My story on disliking the “How to Beat Anxiety” titles went up on The Mighty today. One smart thinker on Twitter asked some great questions about it, and we wrote back and forth. I tweeted at him that I thought it would be great to discuss more, if I could lure him here…So this thread is a place for us to follow up on this conversation:
Chaz – I’m gonna write to you as though you are here (and hopefully you will be!)
While of course there are things we can do to improve our circumstances, as an overthinker I have spent much of my life trying TOO HARD to improve everything constantly.
It’s caused more trouble than success.
This is the crux of my anxiety, which is why I particularly speak to other “overthinkers” in my writing. These are people who are often fixated at improving everything, and have a hard time relaxing.
Saying, “Hey, you can beat this” is like waving a red flag at this type of person’s central nervous system…
Glad you did write as though I was here.
To set the tone, I would over think everything in my childhood and adolescent years. This stemmed from having anxieties as a result of having a severe stutter. The practices that helped me develop fluent speaking in later years are the same practices that calmed my mind down.
It can be overwhelming to think of everything we need to do to. It’s why people think in short term and long term gains. While there’s no time limit for growth, some needs are more immediate than others.
I highly advocate for personal growth and tackling your problems head on. However, do so in a way that’s healthy for you without thinking of everything that has to be improved.
Hey @ChazB–Thank you so much for writing me back here! I loved your questions and thoughts on Twitter, and am so happy to hear a bit more background here.
I would love to hear more about what kind of practices helped you with your stutter. How old were you when you found what helped?
If I could paraphrase your argument about my article, it might be “I don’t have a problem with titles like ‘How to Beat Anxiety’ because they can reach the right audience who needs to think in that personal growth way (a la Tim Ferris, perhaps?)” – Did I get that right?
My response is: “I hear that.
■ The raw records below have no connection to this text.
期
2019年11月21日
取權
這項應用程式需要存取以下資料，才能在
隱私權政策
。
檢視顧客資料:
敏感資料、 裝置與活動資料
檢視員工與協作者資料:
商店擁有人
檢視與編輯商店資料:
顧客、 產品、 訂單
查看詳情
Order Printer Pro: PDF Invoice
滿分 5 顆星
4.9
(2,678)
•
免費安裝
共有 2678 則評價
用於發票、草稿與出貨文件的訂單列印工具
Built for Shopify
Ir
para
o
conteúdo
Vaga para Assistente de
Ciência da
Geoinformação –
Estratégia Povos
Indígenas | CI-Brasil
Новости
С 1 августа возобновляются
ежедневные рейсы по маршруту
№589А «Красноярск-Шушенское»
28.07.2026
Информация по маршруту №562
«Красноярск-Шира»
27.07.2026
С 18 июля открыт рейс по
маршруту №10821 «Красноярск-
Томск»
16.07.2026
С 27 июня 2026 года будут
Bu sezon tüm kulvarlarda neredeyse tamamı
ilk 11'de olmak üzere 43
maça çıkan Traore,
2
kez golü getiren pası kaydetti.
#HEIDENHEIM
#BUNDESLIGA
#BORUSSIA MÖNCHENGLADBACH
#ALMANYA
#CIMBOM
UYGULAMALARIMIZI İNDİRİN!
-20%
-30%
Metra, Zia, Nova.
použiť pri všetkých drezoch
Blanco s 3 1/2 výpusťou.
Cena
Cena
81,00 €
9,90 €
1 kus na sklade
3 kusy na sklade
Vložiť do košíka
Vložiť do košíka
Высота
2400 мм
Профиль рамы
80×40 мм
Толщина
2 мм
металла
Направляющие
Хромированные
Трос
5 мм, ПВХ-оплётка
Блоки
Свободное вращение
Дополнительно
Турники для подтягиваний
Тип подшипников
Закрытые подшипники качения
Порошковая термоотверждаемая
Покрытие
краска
For some people, aggressive tackling may be the only thing that works. There is one person–Ben Foley (he’s a writer on Medium and on the BV Slack Group) in particular who comes to mind. However, the problem is that you are catching the ocean. And the net result (pardon the pun) is that lots of people are under the impression that if they just tried harder, they could “win” against anxiety. And I can tell you if that were me, it would have led to more migraines, more stiff necks, more nausea. I had to learn tactics to help me ride the wave…”
I’m so glad you’re sharing your perspective, @ChazB! Thanks for being here!
Wow, I am sorry for the late response. Finally have the chance to write back.
To keep it brief, I first started with different breathing exercises. Thinking that my speech was purely a physical problem. Then later on I began to experiment with practices that improve my quality of life. Meditation, visualisations, yoga, better diet, using the power of your subconscious mind…practices like that. This is when I began to see some incredible results.
Truthfully speaking, seeing and experiencing these changes has allowed me to develop a progressive mindset. A mindset that believes we can change our situations with focused work. Not everybody thinks like this and that’s fine. Some look for overnight fixes and can’t think of their progress over the long term.
This mindset of mine is different from a lot of people’s - but it’s served me well. You are correct to reframe our discussion like that. When you look at the bigger picture (e.g. your example of the ocean) it scares you. It’s a series of small wins as opposed to one big win.
I couldn’t agree more about small wins. It’s a core tenant of this site for sure. I think many of us look at the solution in simple, global terms instead of realizing that breaking everything down into small issues to tackle is much more manageable.
Thanks for your comment and for being here @ChazB – also I love that video of you dancing. So awesome.
The small wins are important. Otherwise we’re overwhelmed by everything. You have to start from somewhere.
You’re welcome! Thanks for introducing me to here.
I’m glad you’re here and hope you’ll stick around!